Юродивый повторил свое движение рукой и снова произнес:
– Мозз! Вера!
– Да что ты заладил-то? Думаешь, это Вера его убила?
Собственно, разобраться в этом надо было как можно скорее. Смерть похожа на насильственную, но, возможно, малыша убила какая-то неизвестная болезнь. И болезнь эта может быть заразной. А юродивый пытался сказать что-то о взаимосвязи гибели ребенка и того, что сейчас происходит с женщиной, которая была с ним рядом. Да, юродивый этот был не такой уж дурак, хотя явно что-то знал. Только не имел возможности этим поделиться. Или делал вид, что не может?
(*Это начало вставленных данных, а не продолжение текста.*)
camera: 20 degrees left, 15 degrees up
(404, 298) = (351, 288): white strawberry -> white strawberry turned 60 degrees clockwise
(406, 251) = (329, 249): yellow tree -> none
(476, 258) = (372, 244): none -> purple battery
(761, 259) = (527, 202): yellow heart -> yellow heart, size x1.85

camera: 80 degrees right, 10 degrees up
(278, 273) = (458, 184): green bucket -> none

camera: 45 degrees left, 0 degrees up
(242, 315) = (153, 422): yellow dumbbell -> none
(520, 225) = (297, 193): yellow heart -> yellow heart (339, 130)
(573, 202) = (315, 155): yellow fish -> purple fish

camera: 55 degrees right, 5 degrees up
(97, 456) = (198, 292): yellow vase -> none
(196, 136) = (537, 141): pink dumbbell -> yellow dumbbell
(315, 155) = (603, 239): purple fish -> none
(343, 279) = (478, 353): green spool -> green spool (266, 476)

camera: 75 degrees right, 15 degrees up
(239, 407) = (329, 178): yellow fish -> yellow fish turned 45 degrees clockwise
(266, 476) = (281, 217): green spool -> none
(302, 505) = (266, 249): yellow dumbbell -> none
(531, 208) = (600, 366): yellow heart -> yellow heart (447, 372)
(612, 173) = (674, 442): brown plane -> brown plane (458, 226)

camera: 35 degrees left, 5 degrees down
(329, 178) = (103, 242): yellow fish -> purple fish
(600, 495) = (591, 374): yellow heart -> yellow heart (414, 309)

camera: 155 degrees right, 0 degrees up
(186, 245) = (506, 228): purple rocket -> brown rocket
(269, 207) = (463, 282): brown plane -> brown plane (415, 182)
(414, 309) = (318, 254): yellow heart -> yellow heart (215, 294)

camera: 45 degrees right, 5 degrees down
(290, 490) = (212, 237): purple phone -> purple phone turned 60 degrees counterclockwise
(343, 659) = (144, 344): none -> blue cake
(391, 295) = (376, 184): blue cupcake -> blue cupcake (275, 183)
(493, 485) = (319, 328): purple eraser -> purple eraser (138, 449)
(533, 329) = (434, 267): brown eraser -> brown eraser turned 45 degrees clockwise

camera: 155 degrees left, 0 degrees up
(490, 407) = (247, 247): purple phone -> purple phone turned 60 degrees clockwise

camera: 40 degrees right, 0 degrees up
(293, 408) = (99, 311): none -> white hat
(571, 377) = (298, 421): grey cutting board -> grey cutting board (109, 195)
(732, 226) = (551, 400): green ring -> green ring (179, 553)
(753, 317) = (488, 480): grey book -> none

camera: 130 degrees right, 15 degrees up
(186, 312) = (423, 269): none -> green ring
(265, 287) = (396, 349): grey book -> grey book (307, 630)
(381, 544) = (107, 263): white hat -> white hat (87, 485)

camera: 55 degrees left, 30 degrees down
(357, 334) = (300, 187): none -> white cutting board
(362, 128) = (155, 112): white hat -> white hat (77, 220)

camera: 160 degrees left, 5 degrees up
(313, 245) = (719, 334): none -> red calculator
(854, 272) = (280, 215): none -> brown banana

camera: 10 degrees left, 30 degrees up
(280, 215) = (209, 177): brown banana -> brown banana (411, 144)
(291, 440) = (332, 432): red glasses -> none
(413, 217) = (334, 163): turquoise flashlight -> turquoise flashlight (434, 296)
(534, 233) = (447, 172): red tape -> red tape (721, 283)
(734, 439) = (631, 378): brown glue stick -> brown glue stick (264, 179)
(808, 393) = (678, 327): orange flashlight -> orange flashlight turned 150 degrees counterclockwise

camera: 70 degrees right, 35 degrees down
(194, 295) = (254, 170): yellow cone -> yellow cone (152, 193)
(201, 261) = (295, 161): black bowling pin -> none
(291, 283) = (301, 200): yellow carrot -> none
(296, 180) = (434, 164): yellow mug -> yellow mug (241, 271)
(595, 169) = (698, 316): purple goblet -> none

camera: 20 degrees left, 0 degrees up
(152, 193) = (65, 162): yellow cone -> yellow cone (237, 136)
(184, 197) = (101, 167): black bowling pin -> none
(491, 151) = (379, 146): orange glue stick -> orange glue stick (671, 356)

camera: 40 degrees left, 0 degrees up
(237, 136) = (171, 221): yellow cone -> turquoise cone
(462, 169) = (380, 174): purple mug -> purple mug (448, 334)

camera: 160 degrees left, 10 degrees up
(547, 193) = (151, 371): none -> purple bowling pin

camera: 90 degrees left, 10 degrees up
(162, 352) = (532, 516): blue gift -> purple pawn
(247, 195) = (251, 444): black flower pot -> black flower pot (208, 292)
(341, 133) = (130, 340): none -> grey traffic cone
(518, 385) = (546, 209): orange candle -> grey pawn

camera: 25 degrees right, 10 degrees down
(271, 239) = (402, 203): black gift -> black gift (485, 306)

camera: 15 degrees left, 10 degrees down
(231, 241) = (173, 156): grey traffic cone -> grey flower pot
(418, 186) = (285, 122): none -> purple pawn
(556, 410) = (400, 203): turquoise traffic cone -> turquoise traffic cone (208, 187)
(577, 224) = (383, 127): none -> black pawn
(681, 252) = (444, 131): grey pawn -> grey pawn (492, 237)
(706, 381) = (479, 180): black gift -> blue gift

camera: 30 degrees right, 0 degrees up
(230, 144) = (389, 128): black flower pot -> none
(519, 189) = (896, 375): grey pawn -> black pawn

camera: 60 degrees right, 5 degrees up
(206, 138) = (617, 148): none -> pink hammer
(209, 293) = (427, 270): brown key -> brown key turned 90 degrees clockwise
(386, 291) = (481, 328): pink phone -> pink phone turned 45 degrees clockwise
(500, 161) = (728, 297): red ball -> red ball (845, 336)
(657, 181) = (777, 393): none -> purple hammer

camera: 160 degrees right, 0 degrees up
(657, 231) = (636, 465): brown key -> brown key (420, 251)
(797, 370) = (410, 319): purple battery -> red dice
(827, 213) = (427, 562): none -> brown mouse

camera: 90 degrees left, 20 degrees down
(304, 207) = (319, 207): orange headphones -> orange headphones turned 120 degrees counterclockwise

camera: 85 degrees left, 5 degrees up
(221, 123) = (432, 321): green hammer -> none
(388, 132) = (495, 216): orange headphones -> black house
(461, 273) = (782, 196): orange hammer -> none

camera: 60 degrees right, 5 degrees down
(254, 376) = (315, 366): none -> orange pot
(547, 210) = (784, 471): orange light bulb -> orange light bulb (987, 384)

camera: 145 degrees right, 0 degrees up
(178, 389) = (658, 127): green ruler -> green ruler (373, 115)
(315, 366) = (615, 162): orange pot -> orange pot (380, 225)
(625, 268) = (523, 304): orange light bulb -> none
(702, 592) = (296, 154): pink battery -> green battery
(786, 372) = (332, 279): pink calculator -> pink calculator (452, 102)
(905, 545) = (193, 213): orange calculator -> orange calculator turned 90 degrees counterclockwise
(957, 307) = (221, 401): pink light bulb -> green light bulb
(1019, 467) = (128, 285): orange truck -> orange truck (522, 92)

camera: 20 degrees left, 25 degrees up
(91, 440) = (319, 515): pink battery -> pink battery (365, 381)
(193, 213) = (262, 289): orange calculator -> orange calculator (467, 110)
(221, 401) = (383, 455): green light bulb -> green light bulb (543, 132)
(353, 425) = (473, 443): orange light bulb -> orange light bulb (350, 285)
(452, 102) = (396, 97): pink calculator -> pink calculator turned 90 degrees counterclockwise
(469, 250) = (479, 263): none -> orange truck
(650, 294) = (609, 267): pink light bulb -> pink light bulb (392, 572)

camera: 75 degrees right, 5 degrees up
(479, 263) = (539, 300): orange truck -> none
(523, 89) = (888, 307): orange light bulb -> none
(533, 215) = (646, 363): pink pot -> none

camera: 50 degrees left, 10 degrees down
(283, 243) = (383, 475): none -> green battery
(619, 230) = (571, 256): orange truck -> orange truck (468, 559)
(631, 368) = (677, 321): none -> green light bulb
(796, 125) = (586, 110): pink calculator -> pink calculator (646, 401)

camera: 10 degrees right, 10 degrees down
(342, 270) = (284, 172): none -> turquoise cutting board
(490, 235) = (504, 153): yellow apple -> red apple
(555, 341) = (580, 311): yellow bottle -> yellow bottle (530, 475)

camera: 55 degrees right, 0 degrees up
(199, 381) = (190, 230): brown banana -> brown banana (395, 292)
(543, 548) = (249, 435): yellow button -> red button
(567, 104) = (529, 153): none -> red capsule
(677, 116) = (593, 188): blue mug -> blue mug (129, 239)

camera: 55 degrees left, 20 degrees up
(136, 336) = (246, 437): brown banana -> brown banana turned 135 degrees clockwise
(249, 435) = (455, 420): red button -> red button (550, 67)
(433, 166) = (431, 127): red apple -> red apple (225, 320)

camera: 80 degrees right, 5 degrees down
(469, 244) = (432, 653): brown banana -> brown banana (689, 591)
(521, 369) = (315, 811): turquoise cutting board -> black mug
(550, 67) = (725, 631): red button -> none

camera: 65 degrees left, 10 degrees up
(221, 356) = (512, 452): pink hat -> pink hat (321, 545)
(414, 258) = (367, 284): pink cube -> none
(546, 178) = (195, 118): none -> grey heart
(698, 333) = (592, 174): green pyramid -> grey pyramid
Хотя, судя по его возбужденному состоянию, он очень хотел, чтобы Сергей его понял.
– Ладно, – вздохнул сталкер. – Пошли отсюда.
Надо было срочно доложить администрации о случившемся и начать поиски Веры.
Они вышли на серый гранит станции, и Маломальский окликнул первого же стрелка внутренней безопасности Тульской, что попал в поле его зрения. Сергей объяснил ему возникшие обстоятельства.
Сталкеры, имеющие гражданство той или иной станции, считались особой кастой. Хотя они не были связаны уставом с подразделением внутренней безопасности, их авторитет был велик. Вот и этот стрелок внимательно выслушал Сергея и, отнесясь к его словам, как к приказу, побежал за начальством. А Маломальский повел юродивого к своей палатке.